Letztes vollständiges Bild aus 12 Kilometern Entfernung

DRACO nimmt ein Bild von der Oberfläche Dimorphos aus 12 Kilometern Entfernung auf
Dieses Bild nach die Bordkamera, DRACO, etwa 2 Sekunden vor dem Absturz in einer Höhe von etwa 12 Kilometern auf.

Ein weiterer historischer Schritt auf dem Weg zu einer erfolgreichen Verteidigung unseres Planeten ist vollbracht. Die Mission DART (Double Asteroid Redirection Test) hatte zum Ziel die Auswirkungen der Kollision eines menschengemachten Objekts mit einem Asteroiden zu untersuchen. Auf längere Sicht soll herausgefunden werden, ob sich mögliche Planetenkiller mit Kurs auf die Erde von ihrem Kurs abgebracht werden können.

Die NASA übertrug die Bilder vom Absturz live. Das letzte Bild, dass die Bordkamera, DRACO, übertrug zeigte Felsbrocken auf dem 160 Meter großen Asteroiden Dimorphos bevor es schwarz wurde beziehungsweise rot. Es wurde etwa eine Sekunde vor dem Aufprall aus etwa 12 Kilometern Entfernung gesendet.

Ziel: Umlaufbahn des Asteroiden zu verändern

September 26, 2022, Huntsville, AL, United States of America: An artists illustration depicting the NASA Double Asteroid Redirection Test - DART spacecraft prior to impact at the Didymos binary asteroid system. DART is expected to impact the asteroid
Diese Illustration der NASA zeigt die DART-Sonde auf ihrem Weg zu ihrem Ziel Dimorphos.

Die eigentliche Arbeit beginnt allerdings erst jetzt, denn nun folgen die Auswertungen der Mission. Die Flugbahn muss neu vermessen werden, um feststellen zu können, ob sie sich wirklich geändert hat. Erwartet wird, dass der Weltraumbrocken seine Flugbahn um den Asteroiden Didymos um etwa 1 Prozent verkürzen wird. Das wären etwa 10 Minuten.

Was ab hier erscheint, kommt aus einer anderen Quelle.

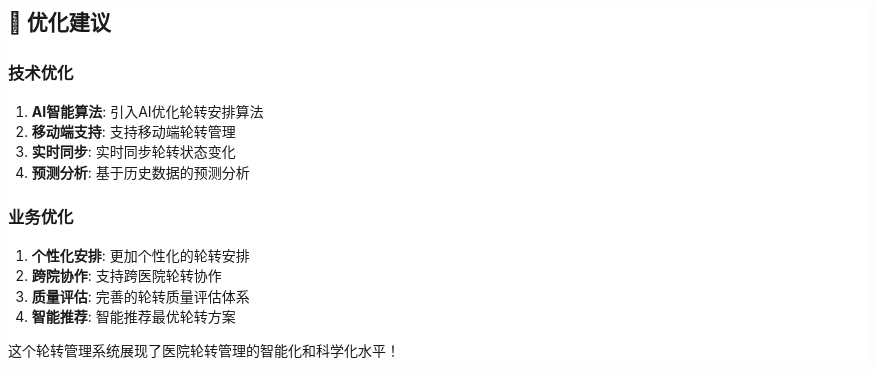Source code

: 
## 🔮 优化建议

### 技术优化
1. **AI智能算法**: 引入AI优化轮转安排算法
2. **移动端支持**: 支持移动端轮转管理
3. **实时同步**: 实时同步轮转状态变化
4. **预测分析**: 基于历史数据的预测分析

### 业务优化
1. **个性化安排**: 更加个性化的轮转安排
2. **跨院协作**: 支持跨医院轮转协作
3. **质量评估**: 完善的轮转质量评估体系
4. **智能推荐**: 智能推荐最优轮转方案

这个轮转管理系统展现了医院轮转管理的智能化和科学化水平！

Es ist der bisher erste Test dieser Art. „Im Kern stellt DART einen beispiellosen Erfolg für die planetare Verteidigung dar, aber es ist auch eine Mission der Einheit mit einem echten Nutzen für die gesamte Menschheit“, sagte NASA-Chef Bill Nelson. Doch bereits jetzt freut sich die NASA über die Tatsache, dass es möglich ist ein Raumsonde gezielt mit einem Asteroiden kollidieren zu lassen. Keine einfache Aufgabe im luftleeren Raum bei einer Geschwindigkeit von mehr als 22.000 Kilometern pro Stunde.

Nicht mehr machtlos gegen tödliche Asteroiden

„Der Erfolg von DART ist eine bedeutende Ergänzung des Werkzeugkastens, den wir brauchen, um die Erde vor einem verheerenden Einschlag eines Asteroiden zu schützen“, sagte Lindley Johnson, vom Planetary Defense Office der NASA. „Dies zeigt, dass wir nicht länger machtlos sind, um solche Naturkatastrophen zu verhindern.“ So sind die Jubelstürme im John-Hopkins-Applied-Physics-Laboratory in Laurel/Maryland nachvollziehbar.